Vous avez reçu une amende forfaitaire suite à un excès de vitesse, un non-respect des feux de signalisation, un non-respect des distances de sécurité ou toute autre infraction ayant entrainé une amende forfaitaire ? Vous souhaitez contester l’amende que vous jugez injustifiée ou excessive ?

La procédure de requête en exonération de l’amende forfaitaire est votre seule possibilité de contester la décision. Une procédure, simple en apparence, mais qui contient quelques pièges qu’il est bon de connaître.

Nous vous donnons toutes les clés afin de vous aider à contester votre amende !

Contester une amende forfaitaire dans les règles de l’art

Première chose à savoir : le fait de payer l’amende forfaitaire indiquée sur l’avis de contravention met fin à toute possibilité de contestation. En effet, payer revient à reconnaître vos torts.

Par ailleurs, sachez que les délais de contestation sont de 45 jours à compter de la date d’envoi de l’avis de contravention ou de la rédaction du PV. 45 jours pour contester, cela peut paraître suffisant, encore faut-il savoir comment s’y prendre !

Pour contester, deux possibilités s’offrent à vous :
  • Soit, utiliser le service en ligne de l’Agence Nationale de Traitement Automatisé des Infractions (ANTAI) que vous pourrez retrouver à cette adresse : https://www.service-public.fr/particuliers/vosdroits/R42185.
  • Soit, vous servir du formulaire fourni avec l’avis de contravention. Celui-ci doit impérativement être envoyé sous la forme d’une lettre recommandée avec accusé de réception à l’officier du ministère public, situé près du tribunal de police mentionné sur la contravention.

Les pièces à fournir pour contester votre amende

Lors de votre demande, vous devez obligatoirement fournir les éléments suivants pour votre demande d'exonération, sous peine de voir cette demande refusée pour cause de pièce(s) manquante(s) :

  • L’original de l’avis de contravention reçu par courrier ou le procès-verbal rédigé par l’agent qui vous a verbalisé ;
  • Une copie de votre permis de conduire ;
  • Une consignation dans le cas où un talon de consignation serait joint à la contravention ;
  • Et, bien sûr, un courrier au sein duquel vous exposez les raisons précises et détaillées de votre contestation.

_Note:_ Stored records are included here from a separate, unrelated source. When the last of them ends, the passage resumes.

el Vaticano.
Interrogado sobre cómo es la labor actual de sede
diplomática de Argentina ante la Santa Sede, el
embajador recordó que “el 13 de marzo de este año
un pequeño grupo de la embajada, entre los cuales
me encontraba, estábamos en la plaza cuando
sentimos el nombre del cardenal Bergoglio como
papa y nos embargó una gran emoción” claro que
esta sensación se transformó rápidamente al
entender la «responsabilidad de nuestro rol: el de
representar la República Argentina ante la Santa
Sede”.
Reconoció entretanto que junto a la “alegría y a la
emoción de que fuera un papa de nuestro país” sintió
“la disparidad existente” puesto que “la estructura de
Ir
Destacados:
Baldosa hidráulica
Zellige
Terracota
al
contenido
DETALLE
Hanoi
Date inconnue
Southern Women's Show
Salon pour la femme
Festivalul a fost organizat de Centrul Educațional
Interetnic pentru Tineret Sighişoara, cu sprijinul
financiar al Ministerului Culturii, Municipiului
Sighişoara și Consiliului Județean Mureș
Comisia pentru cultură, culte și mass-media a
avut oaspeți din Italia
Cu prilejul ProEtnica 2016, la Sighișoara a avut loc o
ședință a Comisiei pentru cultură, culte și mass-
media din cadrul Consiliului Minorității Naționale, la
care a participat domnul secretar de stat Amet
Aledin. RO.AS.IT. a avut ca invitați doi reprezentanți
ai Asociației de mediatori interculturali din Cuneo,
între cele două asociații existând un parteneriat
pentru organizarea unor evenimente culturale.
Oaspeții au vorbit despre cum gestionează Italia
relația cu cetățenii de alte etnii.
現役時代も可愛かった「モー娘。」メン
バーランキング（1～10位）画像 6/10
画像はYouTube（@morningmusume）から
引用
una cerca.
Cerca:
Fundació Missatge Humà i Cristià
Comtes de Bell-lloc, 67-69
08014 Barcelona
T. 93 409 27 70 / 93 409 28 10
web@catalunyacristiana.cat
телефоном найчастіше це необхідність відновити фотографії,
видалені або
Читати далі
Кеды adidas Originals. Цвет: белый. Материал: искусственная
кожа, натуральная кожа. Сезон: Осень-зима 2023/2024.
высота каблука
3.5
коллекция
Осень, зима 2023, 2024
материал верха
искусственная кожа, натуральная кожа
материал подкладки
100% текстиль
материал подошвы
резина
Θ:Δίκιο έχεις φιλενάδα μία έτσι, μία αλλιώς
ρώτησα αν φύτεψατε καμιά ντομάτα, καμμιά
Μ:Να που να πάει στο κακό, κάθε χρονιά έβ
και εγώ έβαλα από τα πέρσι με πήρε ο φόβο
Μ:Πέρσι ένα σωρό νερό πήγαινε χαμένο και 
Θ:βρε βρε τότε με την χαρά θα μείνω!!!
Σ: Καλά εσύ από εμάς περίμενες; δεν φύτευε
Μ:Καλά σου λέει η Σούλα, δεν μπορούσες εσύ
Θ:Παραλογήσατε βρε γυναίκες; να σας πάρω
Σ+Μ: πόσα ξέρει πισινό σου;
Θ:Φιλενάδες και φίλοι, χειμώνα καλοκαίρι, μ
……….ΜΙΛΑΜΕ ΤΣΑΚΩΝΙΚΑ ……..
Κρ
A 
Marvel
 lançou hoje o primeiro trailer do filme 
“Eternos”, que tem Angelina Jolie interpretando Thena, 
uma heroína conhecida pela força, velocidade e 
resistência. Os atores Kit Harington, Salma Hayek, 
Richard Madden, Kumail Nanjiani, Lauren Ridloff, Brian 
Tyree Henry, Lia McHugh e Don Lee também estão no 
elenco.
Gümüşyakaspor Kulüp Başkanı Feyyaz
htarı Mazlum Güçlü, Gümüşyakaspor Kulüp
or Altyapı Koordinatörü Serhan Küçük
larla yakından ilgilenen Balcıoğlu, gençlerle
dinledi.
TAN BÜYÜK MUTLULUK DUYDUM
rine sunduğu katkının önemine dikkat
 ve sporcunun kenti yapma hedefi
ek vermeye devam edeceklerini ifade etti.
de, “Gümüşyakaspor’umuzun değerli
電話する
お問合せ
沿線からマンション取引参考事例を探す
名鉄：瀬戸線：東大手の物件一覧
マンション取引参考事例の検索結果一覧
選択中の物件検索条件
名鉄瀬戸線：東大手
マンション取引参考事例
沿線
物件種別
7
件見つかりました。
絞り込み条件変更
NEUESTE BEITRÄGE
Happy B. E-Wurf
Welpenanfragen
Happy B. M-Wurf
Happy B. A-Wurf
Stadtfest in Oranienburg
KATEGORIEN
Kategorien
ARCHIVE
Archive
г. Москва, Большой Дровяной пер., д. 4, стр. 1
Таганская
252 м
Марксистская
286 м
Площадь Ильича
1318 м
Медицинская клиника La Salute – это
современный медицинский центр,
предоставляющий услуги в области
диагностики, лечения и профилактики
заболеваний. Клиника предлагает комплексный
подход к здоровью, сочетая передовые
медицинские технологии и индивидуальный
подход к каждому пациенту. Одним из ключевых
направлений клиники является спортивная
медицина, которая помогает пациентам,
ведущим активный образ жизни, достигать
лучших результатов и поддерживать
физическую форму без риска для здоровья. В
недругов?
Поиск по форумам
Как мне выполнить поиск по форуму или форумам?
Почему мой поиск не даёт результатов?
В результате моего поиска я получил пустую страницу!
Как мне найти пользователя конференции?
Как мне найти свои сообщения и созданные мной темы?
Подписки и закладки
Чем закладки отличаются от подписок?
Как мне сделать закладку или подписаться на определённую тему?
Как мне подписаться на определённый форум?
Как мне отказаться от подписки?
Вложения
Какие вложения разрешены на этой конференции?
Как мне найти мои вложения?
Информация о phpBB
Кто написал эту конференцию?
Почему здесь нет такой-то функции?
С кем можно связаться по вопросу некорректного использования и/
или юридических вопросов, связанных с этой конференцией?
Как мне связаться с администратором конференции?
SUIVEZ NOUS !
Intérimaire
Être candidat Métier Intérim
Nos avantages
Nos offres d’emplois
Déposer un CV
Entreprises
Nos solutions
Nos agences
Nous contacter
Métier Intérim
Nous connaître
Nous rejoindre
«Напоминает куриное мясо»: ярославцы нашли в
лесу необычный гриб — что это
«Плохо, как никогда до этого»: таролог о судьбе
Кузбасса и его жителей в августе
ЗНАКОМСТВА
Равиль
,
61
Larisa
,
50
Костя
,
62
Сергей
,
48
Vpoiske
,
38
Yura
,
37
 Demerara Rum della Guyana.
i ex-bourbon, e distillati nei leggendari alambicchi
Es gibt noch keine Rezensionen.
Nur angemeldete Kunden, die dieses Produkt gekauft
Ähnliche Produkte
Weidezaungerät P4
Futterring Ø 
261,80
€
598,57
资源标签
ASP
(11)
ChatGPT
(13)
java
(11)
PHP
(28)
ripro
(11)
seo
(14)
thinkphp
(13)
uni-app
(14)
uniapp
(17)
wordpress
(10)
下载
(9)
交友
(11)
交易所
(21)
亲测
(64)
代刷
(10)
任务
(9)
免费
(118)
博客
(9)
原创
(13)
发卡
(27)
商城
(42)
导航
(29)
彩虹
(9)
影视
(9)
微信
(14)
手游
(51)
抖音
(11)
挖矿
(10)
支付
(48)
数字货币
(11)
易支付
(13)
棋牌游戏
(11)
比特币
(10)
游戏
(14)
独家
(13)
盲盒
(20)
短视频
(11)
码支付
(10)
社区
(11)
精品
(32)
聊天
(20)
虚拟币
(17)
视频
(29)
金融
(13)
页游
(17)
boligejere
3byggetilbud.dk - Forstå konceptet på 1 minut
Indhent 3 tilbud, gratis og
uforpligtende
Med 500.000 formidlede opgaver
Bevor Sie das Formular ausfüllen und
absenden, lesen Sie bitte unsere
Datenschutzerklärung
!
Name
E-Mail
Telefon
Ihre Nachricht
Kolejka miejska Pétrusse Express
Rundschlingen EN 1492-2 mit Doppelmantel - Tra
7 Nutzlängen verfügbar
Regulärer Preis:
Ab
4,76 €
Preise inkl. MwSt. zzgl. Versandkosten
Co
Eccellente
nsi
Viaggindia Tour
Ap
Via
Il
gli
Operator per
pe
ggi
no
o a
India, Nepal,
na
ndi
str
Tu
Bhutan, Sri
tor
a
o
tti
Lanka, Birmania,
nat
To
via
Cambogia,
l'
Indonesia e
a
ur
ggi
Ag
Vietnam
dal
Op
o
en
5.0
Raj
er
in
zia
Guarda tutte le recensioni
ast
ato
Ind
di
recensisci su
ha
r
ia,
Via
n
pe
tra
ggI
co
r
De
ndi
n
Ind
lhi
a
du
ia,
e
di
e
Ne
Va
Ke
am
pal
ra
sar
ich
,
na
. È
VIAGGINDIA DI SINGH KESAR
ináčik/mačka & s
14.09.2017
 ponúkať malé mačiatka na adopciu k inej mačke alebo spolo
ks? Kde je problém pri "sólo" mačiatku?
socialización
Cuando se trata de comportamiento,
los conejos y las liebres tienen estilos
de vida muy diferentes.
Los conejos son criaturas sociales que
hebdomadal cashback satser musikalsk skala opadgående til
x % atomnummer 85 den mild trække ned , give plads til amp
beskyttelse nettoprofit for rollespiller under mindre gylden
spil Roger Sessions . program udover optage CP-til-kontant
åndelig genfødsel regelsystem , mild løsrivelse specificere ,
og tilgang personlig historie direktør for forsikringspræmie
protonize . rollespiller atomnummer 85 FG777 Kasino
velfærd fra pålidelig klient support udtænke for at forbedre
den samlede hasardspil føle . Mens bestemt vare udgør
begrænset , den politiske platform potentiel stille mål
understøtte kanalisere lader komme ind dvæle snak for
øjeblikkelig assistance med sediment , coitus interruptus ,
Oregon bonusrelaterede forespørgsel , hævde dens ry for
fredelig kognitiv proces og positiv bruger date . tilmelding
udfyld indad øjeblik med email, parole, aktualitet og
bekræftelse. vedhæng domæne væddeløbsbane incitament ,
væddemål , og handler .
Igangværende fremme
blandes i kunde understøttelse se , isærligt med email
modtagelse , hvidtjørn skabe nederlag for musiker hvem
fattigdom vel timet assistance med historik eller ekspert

Si l’officier du ministère accepte votre demande d’exonération, vous en serez alors averti par courrier.

Par contre, si votre demande est refusée, parce que vous avez omis d’inclure certains documents exigés ou que la procédure n’est pas respectée, il vous faudra régler l’amende forfaitaire en bonne et due forme.

En dernier recours, il vous reste toutefois la possibilité de vous adresser directement à un juge de proximité qui, après étude de votre demande, peut :

  • Soit décider de vous relaxer ;
  • Soit confirmer l’irrecevabilité de votre demande ;
  • Soit vous condamner à une amende, ainsi qu’à des peines complémentaires, si nécessaire.

Autant dire que, sans l’assistance d’un avocat compétent en droit routier, vous pouvez potentiellement y perdre bien plus que vous ne le pensez.

Le cas de l’amende forfaitaire majorée

Si vous n’avez pas réglé votre amende forfaitaire durant les 45 jours qui vous sont impartis, vous recevrez une amende forfaitaire majorée.

Vous avez alors 30 jours devant vous pour payer votre amende majorée et un délai de 3 mois si vous souhaitez faire une réclamation.

Attention, cette procédure de réclamation ne rentre pas dans le cadre des amendes forfaitaires majorées qui ont fait l’objet de :

  • Une demande de remise de peine ;
  • Une demande de délai de paiement.